* [JOB ITEM]
Extract, from the records beneath this instruction, each line that contains the word "FISKE".

[Saved entries]
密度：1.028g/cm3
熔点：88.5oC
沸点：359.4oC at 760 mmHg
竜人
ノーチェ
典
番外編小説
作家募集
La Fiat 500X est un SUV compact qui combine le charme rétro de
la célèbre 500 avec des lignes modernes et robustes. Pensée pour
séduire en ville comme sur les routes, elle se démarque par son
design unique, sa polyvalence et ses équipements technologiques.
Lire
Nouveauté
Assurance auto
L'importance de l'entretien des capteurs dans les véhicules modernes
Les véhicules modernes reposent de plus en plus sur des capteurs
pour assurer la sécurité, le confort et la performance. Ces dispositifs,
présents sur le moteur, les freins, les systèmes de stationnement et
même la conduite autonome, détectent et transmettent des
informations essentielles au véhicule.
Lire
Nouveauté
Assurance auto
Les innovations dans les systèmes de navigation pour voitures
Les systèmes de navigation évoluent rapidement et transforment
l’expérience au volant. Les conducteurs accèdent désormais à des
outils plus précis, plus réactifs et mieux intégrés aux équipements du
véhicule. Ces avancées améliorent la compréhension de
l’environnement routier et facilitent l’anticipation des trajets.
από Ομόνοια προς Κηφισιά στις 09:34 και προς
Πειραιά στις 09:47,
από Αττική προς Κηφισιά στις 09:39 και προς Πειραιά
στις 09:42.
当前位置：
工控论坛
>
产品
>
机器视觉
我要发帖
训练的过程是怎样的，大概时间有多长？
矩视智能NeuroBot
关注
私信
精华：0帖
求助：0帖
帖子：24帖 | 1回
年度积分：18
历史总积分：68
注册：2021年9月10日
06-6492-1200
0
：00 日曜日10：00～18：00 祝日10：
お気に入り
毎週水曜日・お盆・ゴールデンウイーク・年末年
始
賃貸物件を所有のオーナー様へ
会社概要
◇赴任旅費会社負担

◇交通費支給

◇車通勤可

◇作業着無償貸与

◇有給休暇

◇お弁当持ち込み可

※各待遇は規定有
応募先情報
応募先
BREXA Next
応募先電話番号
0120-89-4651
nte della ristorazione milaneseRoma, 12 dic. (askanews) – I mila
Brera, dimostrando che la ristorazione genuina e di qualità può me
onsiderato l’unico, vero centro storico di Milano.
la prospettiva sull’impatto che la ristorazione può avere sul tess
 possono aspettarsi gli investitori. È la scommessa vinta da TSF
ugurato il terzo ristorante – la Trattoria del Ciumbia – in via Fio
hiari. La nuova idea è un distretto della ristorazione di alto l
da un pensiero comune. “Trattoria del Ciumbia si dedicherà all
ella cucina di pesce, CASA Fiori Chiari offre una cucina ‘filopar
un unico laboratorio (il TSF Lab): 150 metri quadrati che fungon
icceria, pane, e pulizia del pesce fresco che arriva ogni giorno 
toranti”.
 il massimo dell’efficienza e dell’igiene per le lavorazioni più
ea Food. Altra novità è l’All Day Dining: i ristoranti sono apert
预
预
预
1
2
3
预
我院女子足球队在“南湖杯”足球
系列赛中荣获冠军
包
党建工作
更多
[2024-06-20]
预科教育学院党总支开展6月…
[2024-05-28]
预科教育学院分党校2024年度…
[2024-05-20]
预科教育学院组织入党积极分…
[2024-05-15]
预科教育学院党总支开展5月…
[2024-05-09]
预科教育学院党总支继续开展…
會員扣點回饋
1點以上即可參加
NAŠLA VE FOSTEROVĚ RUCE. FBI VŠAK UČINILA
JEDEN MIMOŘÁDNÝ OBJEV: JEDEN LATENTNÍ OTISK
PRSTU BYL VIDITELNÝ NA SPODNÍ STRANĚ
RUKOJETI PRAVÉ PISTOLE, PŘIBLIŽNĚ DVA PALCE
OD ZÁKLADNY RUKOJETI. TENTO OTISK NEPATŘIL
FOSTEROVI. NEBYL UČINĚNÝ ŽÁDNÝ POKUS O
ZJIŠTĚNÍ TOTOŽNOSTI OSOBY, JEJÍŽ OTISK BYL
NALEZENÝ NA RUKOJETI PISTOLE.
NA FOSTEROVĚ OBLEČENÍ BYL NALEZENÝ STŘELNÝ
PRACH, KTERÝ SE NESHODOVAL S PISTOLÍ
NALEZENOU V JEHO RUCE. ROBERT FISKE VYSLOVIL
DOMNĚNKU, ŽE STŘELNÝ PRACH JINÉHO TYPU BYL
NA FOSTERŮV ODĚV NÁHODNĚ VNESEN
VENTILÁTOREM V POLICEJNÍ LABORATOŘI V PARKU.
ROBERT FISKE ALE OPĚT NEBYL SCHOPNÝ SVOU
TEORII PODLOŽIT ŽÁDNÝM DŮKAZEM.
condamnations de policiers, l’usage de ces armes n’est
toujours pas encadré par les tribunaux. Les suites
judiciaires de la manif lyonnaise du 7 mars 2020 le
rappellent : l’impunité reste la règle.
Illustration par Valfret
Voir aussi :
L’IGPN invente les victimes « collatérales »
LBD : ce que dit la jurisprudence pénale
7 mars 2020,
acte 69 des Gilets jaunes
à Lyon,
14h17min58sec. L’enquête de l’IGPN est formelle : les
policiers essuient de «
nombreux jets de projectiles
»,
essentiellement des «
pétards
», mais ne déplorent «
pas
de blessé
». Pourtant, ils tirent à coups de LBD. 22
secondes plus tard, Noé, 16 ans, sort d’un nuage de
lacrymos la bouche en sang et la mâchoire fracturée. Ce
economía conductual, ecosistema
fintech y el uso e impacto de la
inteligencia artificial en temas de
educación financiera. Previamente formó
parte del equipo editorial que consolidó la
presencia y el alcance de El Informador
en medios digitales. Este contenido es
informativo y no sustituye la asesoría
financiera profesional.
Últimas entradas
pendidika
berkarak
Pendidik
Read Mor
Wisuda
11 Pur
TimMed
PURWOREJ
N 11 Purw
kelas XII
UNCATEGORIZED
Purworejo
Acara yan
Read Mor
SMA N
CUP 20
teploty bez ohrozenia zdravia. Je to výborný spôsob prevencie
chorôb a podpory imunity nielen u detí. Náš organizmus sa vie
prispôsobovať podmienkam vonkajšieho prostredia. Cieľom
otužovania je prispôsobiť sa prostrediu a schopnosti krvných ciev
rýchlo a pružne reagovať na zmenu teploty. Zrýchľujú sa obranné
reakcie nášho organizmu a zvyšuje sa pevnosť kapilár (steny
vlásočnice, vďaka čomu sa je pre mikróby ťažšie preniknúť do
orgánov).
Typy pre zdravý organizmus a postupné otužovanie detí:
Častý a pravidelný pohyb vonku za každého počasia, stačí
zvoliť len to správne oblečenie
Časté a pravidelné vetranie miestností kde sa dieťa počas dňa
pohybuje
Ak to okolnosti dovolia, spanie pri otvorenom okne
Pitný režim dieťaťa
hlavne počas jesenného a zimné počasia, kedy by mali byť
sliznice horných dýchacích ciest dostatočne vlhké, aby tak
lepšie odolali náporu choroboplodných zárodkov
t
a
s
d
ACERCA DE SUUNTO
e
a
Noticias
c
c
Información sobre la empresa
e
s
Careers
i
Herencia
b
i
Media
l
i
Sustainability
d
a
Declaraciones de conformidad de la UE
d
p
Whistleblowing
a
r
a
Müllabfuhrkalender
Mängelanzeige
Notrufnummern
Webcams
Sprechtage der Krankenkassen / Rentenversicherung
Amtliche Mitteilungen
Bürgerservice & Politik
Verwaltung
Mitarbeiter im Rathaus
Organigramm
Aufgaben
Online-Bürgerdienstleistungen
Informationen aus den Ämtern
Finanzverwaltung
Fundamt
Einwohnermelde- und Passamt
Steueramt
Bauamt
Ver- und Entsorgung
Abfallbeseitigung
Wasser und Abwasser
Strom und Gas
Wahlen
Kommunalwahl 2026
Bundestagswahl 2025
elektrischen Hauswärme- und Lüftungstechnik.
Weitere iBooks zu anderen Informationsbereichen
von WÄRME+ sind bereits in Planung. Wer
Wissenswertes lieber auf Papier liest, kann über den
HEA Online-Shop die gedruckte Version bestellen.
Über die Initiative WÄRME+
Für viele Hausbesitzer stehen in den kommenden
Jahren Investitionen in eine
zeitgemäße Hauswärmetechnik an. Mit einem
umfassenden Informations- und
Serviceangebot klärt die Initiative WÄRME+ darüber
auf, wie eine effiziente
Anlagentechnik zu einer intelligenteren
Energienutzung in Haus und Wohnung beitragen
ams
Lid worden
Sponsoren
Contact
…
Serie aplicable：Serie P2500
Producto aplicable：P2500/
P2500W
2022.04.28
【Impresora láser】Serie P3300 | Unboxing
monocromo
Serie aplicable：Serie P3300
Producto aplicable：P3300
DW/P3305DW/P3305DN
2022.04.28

* [TASK SOLUTION]
NALEZENOU V JEHO RUCE. ROBERT FISKE VYSLOVIL
ROBERT FISKE ALE OPĚT NEBYL SCHOPNÝ SVOU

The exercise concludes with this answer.